La scénographie de Cabo San Roque – d’une esthétique minimale et d’un effet maximal – est sa partenaire de jeu, tout comme les éclairages de Carlos Marquerie, la musique portée par Niño de Elche et les voix rauques d’Ana Polanco, Ana Salazar, María del Tango et Gara Hernández. Elle pulse, elle cogne, elle enveloppe. Flamenco traditionnel, chants arabes andalous, pop et rythmes punk s’entrechoquent dans un collage sonore qui reflète la versatilité du spectacle. Les palmas claquent comme des coups de fouet, les voix surgissent de la cage de verre, occupée par des piles de sièges en aluminum, où les chanteuses, collées contre les parois, sont enfermées, créant une présence sidérante. Confinées dans ce miroir sans tain, transparent quand il s’éclaire, elles semblent prisonnières d’une tradition que Molina interroge et bouscule. Puis l’espace se couvre de ces dizaines de ces chaises, paysage métallique et froid, métaphore d’un univers intérieur saturé, qui finit par piéger la bailaora. Le plateau, nu au départ, se métamorphose en un champ de tensions visuelles et sonores, où chaque objet devient instrument, obstacle ou complice.
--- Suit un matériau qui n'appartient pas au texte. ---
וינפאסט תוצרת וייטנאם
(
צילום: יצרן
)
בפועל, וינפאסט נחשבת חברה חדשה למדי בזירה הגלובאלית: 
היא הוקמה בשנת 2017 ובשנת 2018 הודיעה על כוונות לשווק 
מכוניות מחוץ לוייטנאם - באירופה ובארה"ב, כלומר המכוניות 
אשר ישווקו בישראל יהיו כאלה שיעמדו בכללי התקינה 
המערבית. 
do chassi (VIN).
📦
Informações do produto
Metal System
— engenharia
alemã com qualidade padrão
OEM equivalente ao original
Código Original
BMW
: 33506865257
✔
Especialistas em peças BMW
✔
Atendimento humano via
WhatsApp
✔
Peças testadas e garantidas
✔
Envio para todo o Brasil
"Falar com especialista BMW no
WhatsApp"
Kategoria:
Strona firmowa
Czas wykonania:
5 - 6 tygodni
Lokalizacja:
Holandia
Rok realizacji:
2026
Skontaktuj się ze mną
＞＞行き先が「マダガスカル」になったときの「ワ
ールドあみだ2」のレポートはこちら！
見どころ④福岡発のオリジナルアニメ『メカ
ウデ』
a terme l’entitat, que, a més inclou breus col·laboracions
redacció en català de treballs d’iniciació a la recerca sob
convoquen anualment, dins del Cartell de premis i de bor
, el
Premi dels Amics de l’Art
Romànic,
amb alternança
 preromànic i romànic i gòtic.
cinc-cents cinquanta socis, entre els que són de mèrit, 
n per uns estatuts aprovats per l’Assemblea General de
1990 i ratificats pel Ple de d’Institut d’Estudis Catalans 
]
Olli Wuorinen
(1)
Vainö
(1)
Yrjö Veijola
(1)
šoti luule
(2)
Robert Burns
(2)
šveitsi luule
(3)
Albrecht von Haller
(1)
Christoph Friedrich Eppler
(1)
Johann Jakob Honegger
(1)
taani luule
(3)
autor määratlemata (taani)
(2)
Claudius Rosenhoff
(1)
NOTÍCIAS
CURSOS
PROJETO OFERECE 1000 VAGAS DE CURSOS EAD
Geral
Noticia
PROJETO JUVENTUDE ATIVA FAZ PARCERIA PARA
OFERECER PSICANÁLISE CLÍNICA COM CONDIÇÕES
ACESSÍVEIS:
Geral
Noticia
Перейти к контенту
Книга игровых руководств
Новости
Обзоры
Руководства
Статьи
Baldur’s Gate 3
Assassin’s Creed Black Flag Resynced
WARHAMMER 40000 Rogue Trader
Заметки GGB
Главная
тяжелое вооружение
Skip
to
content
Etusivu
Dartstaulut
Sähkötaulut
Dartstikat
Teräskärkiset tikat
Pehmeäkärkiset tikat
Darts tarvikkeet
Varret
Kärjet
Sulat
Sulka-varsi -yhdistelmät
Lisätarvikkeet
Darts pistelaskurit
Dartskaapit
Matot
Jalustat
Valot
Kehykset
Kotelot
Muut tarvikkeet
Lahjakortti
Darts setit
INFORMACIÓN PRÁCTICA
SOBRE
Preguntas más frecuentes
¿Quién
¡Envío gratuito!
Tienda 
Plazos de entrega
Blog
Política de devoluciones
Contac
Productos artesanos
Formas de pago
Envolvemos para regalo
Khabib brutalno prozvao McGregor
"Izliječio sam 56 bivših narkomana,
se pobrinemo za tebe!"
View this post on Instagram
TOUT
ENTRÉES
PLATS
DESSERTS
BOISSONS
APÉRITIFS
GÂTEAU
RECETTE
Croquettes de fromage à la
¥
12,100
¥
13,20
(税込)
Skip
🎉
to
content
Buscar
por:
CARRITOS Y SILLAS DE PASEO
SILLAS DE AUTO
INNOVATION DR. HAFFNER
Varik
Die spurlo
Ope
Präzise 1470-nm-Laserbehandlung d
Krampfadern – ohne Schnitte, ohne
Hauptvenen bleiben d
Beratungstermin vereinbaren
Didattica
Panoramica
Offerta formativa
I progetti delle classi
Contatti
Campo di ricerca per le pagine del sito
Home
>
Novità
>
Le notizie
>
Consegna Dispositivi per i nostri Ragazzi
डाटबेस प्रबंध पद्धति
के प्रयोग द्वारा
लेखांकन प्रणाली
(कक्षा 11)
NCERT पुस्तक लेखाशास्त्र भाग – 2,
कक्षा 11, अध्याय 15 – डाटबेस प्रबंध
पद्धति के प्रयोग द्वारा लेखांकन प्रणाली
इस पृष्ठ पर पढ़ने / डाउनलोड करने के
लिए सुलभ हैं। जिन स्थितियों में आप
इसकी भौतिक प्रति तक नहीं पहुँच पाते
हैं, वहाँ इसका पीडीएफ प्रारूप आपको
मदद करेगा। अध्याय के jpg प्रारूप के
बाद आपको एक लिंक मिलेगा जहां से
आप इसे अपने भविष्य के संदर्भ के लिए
Deux heures durant, Rocío Molina recommence. Elle danse, chante, parle, improvise, joue – formidablement ! – de la batterie. Elle entraîne José Manuel Ramos « El Oruco » dans un pas de deux incandescent, où désir et complicité se mêlent. Elle expose ses fragilités, ses fatigues, ses angoisses. « Je ne veux pas que la fête se termine », lance-t-elle. Elle dansera jusqu’à ce que la salle se vide entièrement.

Calentamiento est une mise à nu. Rocío Molina, petite fille et diva à la fois, flirte avec l’outrance et la transe, déconstruit les codes du flamenco pour les magnifier autrement. Sa présence est magnétique, incandescente, souveraine. Sans jamais cesser de commencer, de recommencer, dans une spirale où l’émotion brute déborde la virtuosité, elle sublime littéralement, son art.

Agnès Izrine
Le 30 novembre 2025, Festival de danse de Cannes, Palais des Festivals.